Given information:
[Start of section]

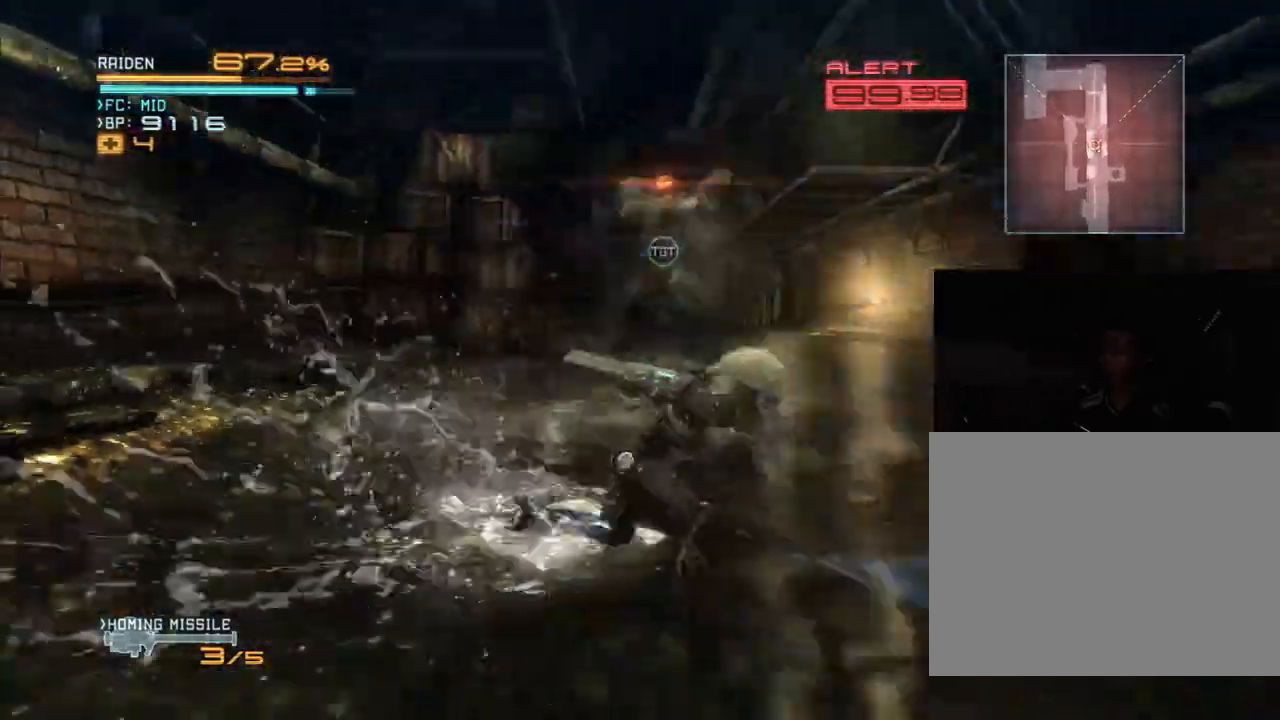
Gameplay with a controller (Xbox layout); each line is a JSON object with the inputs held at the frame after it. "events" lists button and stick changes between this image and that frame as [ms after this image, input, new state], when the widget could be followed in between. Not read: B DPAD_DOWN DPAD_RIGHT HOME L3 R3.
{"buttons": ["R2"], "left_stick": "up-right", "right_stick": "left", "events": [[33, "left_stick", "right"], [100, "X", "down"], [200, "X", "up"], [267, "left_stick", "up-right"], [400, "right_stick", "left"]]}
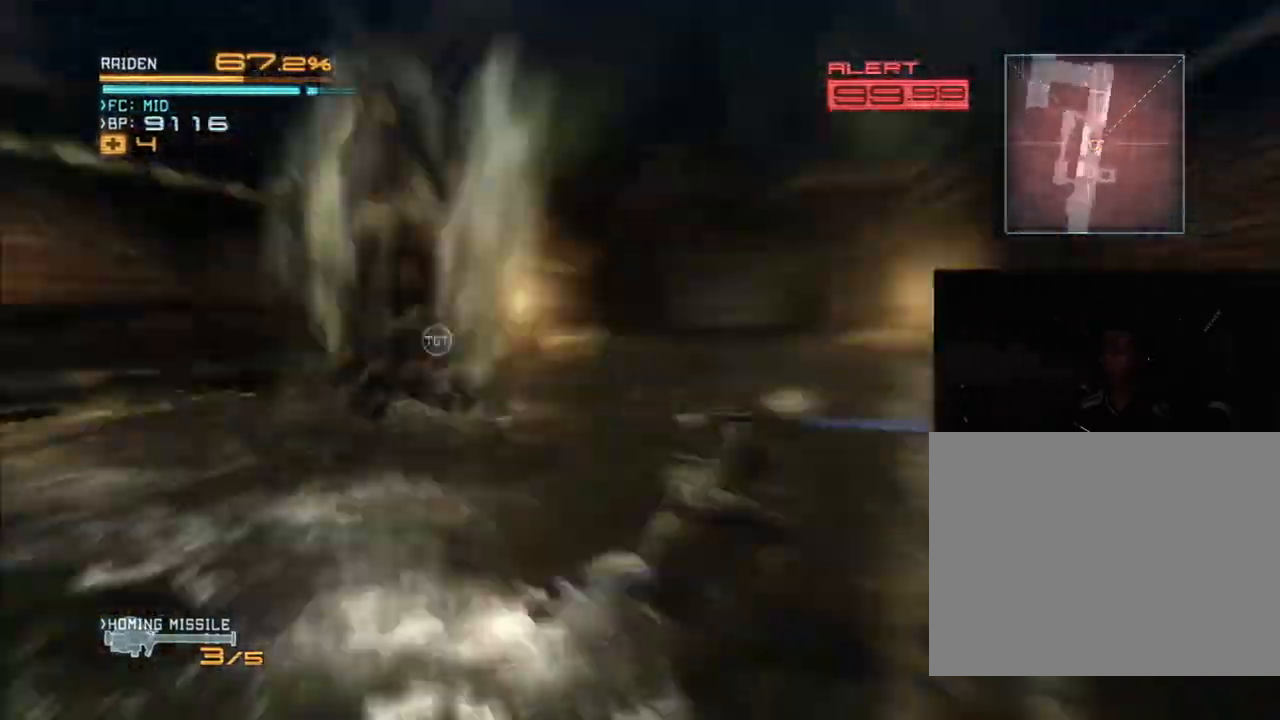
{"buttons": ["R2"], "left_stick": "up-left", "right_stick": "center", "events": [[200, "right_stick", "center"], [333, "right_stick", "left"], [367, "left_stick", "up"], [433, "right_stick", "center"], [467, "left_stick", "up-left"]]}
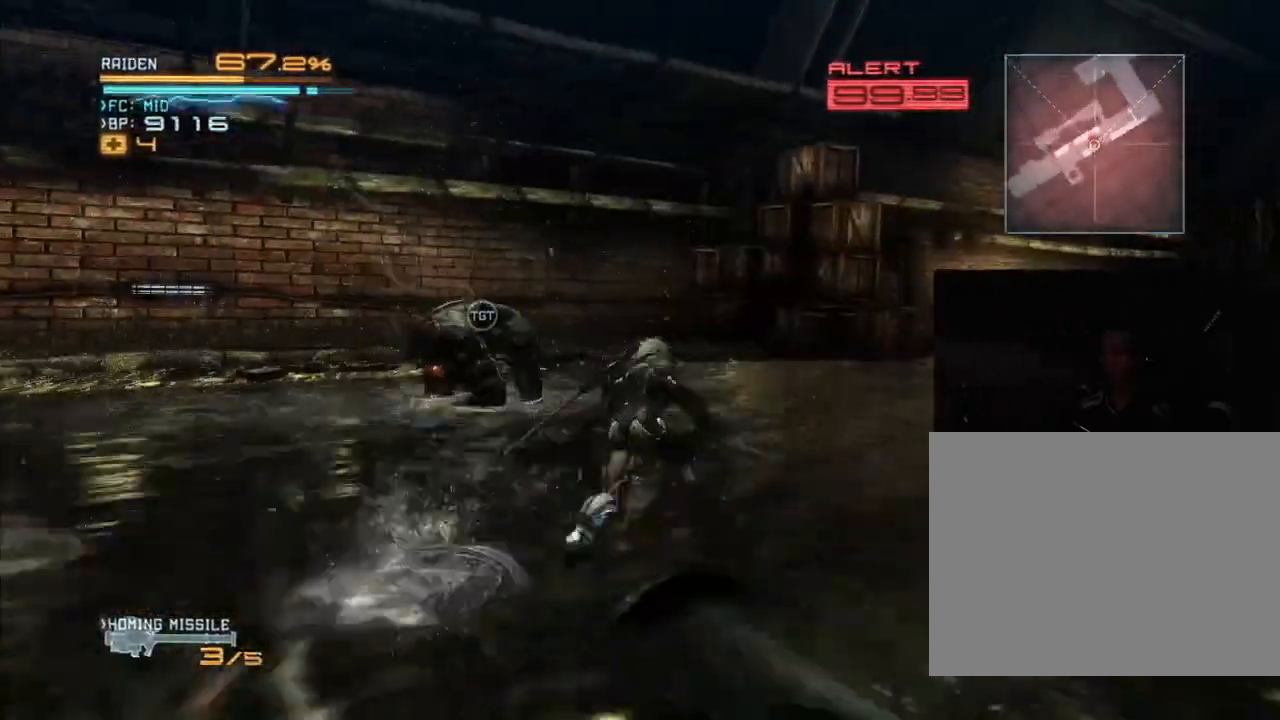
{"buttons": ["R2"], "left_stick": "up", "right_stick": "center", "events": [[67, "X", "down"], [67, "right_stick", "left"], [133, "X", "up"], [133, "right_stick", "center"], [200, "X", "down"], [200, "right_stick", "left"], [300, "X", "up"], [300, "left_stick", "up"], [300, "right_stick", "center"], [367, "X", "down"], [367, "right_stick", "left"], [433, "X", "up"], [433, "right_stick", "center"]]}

[End of section]

Task brief: Set down the data exactly as it appears, without any images.

Output for this task:
Gameplay with a controller (Xbox layout); each line is a JSON object with the inputs held at the frame after it. "events" lists button and stick changes between this image and that frame as [ms after this image, input, new state], when the widget could be followed in between. Not read: B DPAD_DOWN DPAD_RIGHT HOME L3 R3.
{"buttons": ["R2"], "left_stick": "up-right", "right_stick": "left", "events": [[33, "left_stick", "right"], [100, "X", "down"], [200, "X", "up"], [267, "left_stick", "up-right"], [400, "right_stick", "left"]]}
{"buttons": ["R2"], "left_stick": "up-left", "right_stick": "center", "events": [[200, "right_stick", "center"], [333, "right_stick", "left"], [367, "left_stick", "up"], [433, "right_stick", "center"], [467, "left_stick", "up-left"]]}
{"buttons": ["R2"], "left_stick": "up", "right_stick": "center", "events": [[67, "X", "down"], [67, "right_stick", "left"], [133, "X", "up"], [133, "right_stick", "center"], [200, "X", "down"], [200, "right_stick", "left"], [300, "X", "up"], [300, "left_stick", "up"], [300, "right_stick", "center"], [367, "X", "down"], [367, "right_stick", "left"], [433, "X", "up"], [433, "right_stick", "center"]]}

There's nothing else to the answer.